La Cour de justice de l’Union européenne, par un arrêt rendu le 29 avril 2015, se prononce sur l’interprétation de la troisième directive assurance vie. Un litige opposait un preneur d’assurance à sa compagnie concernant le défaut d’information sur les frais prélevés lors de la souscription d’un contrat financier. Le demandeur invoquait des principes généraux de droit interne pour exiger une transparence accrue au-delà des prescriptions explicites de la réglementation européenne alors applicable. La Cour suprême de La Haye, saisie du litige, a décidé le 13 décembre 2013 de poser une question préjudicielle à la juridiction européenne. Le problème juridique réside dans la faculté pour un État membre d’imposer des obligations d’information supplémentaires fondées sur des normes nationales ouvertes ou non écrites. La Cour affirme que la directive « ne s’oppose pas à ce qu’une entreprise d’assurances, sur le fondement de principes généraux de droit interne » soit ainsi contrainte. L’examen de la légitimité des sources nationales de l’obligation d’information précédera l’étude des limites imposées par le respect nécessaire du principe de sécurité juridique.
**I. La consécration des obligations d’information complémentaires fondées sur le droit interne**
L’article 31 paragraphe 3 de la directive permet aux États membres d’exiger des informations complétant celles de l’annexe pour assurer la compréhension effective du contrat.

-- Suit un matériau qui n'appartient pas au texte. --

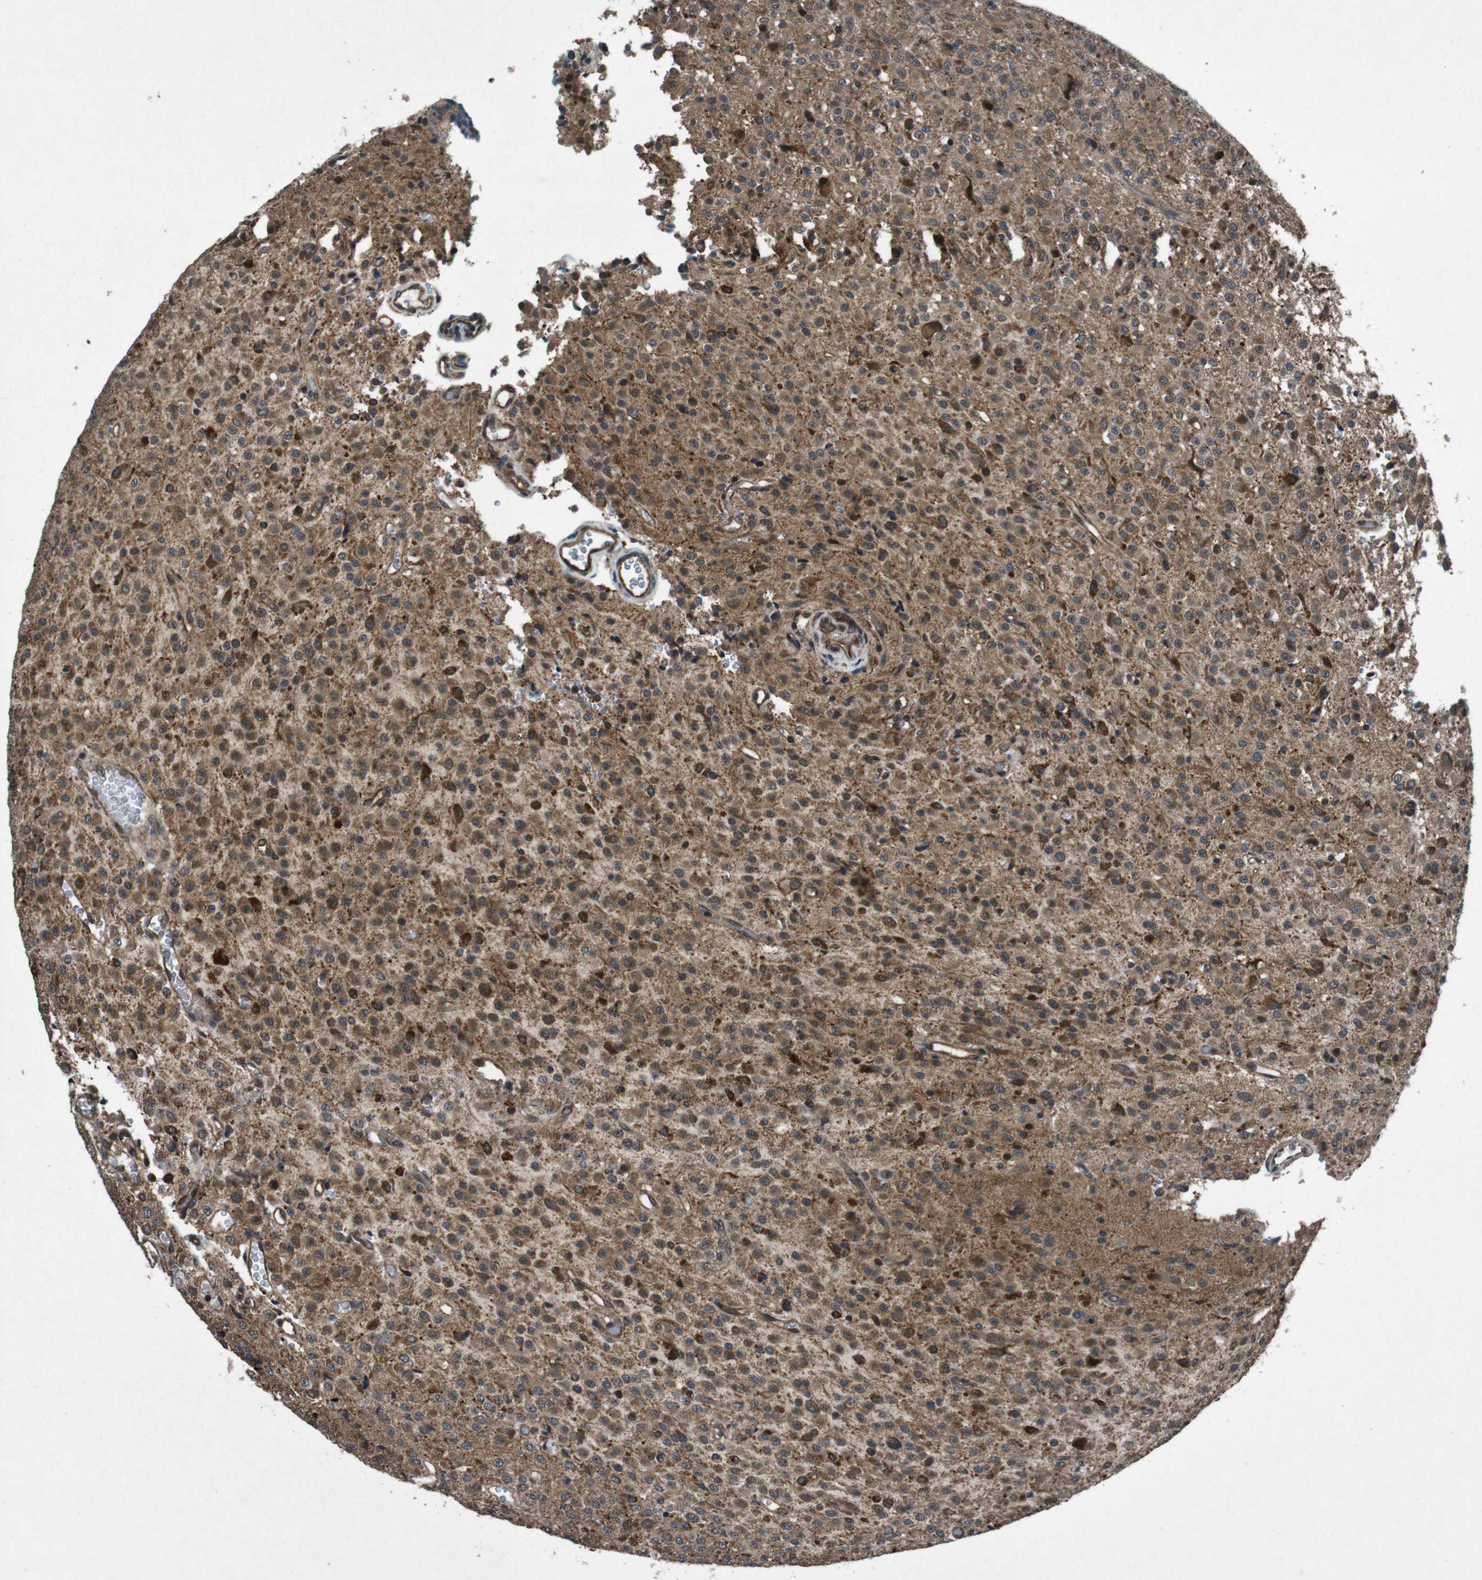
{"staining": {"intensity": "moderate", "quantity": ">75%", "location": "cytoplasmic/membranous"}, "tissue": "glioma", "cell_type": "Tumor cells", "image_type": "cancer", "snomed": [{"axis": "morphology", "description": "Glioma, malignant, Low grade"}, {"axis": "topography", "description": "Brain"}], "caption": "A brown stain labels moderate cytoplasmic/membranous expression of a protein in human malignant glioma (low-grade) tumor cells.", "gene": "SOCS1", "patient": {"sex": "male", "age": 38}}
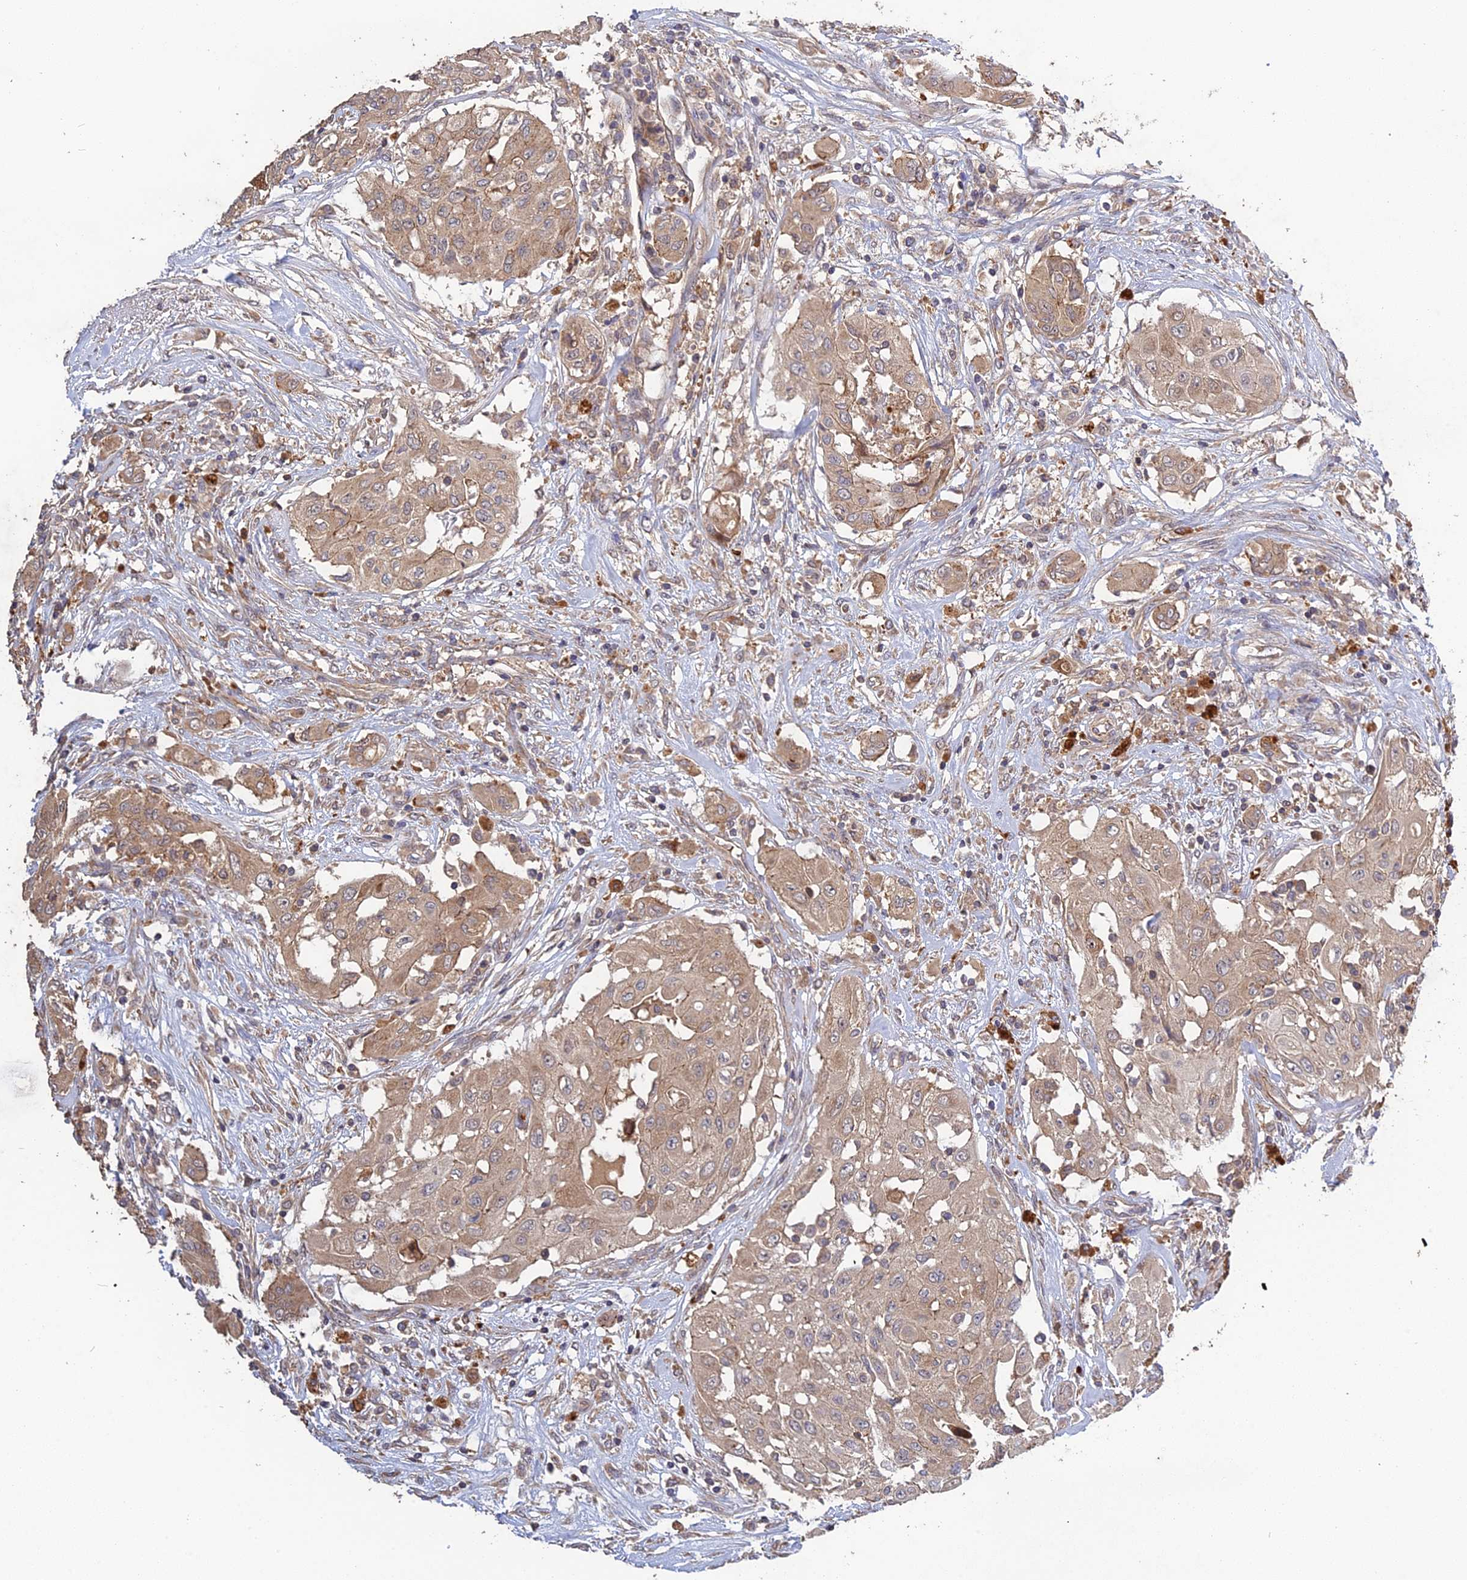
{"staining": {"intensity": "weak", "quantity": ">75%", "location": "cytoplasmic/membranous"}, "tissue": "thyroid cancer", "cell_type": "Tumor cells", "image_type": "cancer", "snomed": [{"axis": "morphology", "description": "Papillary adenocarcinoma, NOS"}, {"axis": "topography", "description": "Thyroid gland"}], "caption": "IHC photomicrograph of human thyroid cancer stained for a protein (brown), which displays low levels of weak cytoplasmic/membranous positivity in approximately >75% of tumor cells.", "gene": "ARHGAP40", "patient": {"sex": "female", "age": 59}}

Cette disposition traduit la volonté du législateur européen de garantir une protection élevée au consommateur sans figer de manière exhaustive les devoirs de l’assureur.
**A. La flexibilité de l’encadrement juridique de la transparence contractuelle**
La Cour reconnaît que la liste des informations figurant dans la directive ne constitue pas un plafond indépassable pour les autorités nationales compétentes. L’objectif de protection du preneur justifie une interprétation extensive des prérogatives étatiques en matière d’information préalable à la souscription du contrat d’assurance. Cette lecture permet d’adapter le niveau de transparence aux spécificités des produits financiers complexes distribués sur les différents marchés de l’Union européenne.
**B. L’admission des normes non écrites comme sources d’obligations**
Le juge de l’Union accepte que des « normes ouvertes et/ou non écrites » servent de fondement juridique pour imposer la communication de renseignements supplémentaires. Cette solution évite que le formalisme de la directive ne devienne un obstacle à l’application des principes de loyauté et de bonne foi contractuelle. La reconnaissance de ces principes généraux assure une souplesse indispensable face aux innovations techniques des assureurs qui échappent à une énumération strictement réglementaire. Le respect de cette liberté nationale demeure toutefois subordonné à des impératifs de prévisibilité que la Cour de justice prend soin de définir précisément.
**II. L’encadrement strict de la sécurité juridique et l’indépendance des sanctions nationales**
L’admission d’obligations fondées sur des principes généraux ne saurait autoriser un arbitraire jurisprudentiel nuisible à l’activité économique des entreprises d’assurances opérant légalement. La Cour impose donc des garde-fous cumulatifs destinés à protéger la sécurité juridique tout en laissant aux États le soin de sanctionner les manquements.
**A. Les critères cumulatifs de clarté, de précision et de nécessité**
Les informations exigées doivent être « claires, précises et nécessaires à la compréhension effective par le preneur d’assurance des éléments essentiels » de son engagement. Ce triple critère oblige la juridiction nationale à vérifier que l’assureur pouvait raisonnablement anticiper l’étendue de ses devoirs d’information envers sa clientèle. La protection du consommateur ne doit pas conduire à une instabilité contractuelle où les obligations seraient définies de manière imprévisible après la conclusion.
**B. L’autonomie du régime de sanction au regard de la conformité européenne**
La Cour précise que les conséquences attachées par le droit interne à la non-communication des informations sont « dépourvues de pertinence » pour apprécier la validité de l’obligation. Cette distinction fondamentale sépare l’analyse de la source de l’obligation de celle des remèdes juridiques comme la nullité ou la responsabilité civile du professionnel. Le juge européen préserve ainsi l’autonomie procédurale des États membres tout en assurant l’unité d’interprétation des règles de fond issues du droit de l’Union.